BEGIN Source document

[PATCH V5 4/5] KVM: X86: Adding support for byte granular memory ROE

Ahmed Abd El Mawgood <ahmedsoliman0x666@xxxxxxxxx> · Fri, 26 Oct 2018 17:12:22 +0200

This patch documents and implements ROE_MPROTECT_CHUNK, a part of ROE
hypercall designed to protect regions of a memory page with byte
granularity. This feature provides a key primitive to protect against
attacks involving pages remapping. However this attack  will be
addressed in future patches.

Signed-off-by: Ahmed Abd El Mawgood <ahmedsoliman0x666@xxxxxxxxx>
---
 Documentation/virtual/kvm/hypercalls.txt |   9 ++
 arch/x86/kvm/mmu.c                       |   6 +-
 arch/x86/kvm/x86.c                       | 156 +++++++++++++++++++++--
 include/linux/kvm_host.h                 |  26 ++++
 include/uapi/linux/kvm_para.h            |   1 +
 virt/kvm/kvm_main.c                      |  88 +++++++++++--
 6 files changed, 266 insertions(+), 20 deletions(-)

END Source document

Answer these questions from the KVM patch text above.
1. What does ROE_MPROTECT_CHUNK protect, and at what granularity?
2. On what date was the patch sent?
3. How many insertions and deletions does the patch make in total?

BEGIN Data shown

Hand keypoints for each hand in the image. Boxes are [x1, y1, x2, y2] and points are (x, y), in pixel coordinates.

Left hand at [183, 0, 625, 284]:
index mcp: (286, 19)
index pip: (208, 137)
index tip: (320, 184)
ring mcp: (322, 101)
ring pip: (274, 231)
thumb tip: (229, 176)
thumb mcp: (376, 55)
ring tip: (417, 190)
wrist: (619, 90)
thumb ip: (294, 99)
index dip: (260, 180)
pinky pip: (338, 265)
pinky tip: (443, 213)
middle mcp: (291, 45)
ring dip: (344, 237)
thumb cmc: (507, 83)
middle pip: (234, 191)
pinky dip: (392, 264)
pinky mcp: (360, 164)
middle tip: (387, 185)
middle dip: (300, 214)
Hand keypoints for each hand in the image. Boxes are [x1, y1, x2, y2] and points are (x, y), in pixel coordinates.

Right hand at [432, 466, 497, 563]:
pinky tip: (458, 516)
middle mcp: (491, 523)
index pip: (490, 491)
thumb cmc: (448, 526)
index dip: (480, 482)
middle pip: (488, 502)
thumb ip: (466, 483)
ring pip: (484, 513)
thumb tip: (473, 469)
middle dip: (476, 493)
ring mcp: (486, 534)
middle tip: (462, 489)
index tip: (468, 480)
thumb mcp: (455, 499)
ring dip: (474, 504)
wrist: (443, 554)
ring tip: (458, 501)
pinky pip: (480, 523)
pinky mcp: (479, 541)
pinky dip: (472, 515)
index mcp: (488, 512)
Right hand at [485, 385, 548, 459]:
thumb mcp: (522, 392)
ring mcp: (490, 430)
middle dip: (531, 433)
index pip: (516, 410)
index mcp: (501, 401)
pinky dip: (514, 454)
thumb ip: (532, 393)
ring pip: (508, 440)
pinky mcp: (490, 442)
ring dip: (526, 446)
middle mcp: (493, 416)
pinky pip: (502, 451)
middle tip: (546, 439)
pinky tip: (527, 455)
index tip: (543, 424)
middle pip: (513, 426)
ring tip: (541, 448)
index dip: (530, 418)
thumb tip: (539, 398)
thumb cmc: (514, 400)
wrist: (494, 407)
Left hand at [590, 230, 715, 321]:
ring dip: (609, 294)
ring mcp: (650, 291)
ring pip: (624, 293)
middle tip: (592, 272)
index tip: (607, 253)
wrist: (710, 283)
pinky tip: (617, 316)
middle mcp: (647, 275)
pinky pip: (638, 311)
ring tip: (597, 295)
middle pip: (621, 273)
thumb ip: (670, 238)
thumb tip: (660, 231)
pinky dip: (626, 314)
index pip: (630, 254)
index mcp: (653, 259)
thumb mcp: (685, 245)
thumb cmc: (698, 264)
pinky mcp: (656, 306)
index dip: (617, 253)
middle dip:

END Data shown

### [Response for this exercise]
1. It protects regions of a memory page, at byte granularity.
2. Friday, October 26, 2018.
3. 266 insertions and 20 deletions.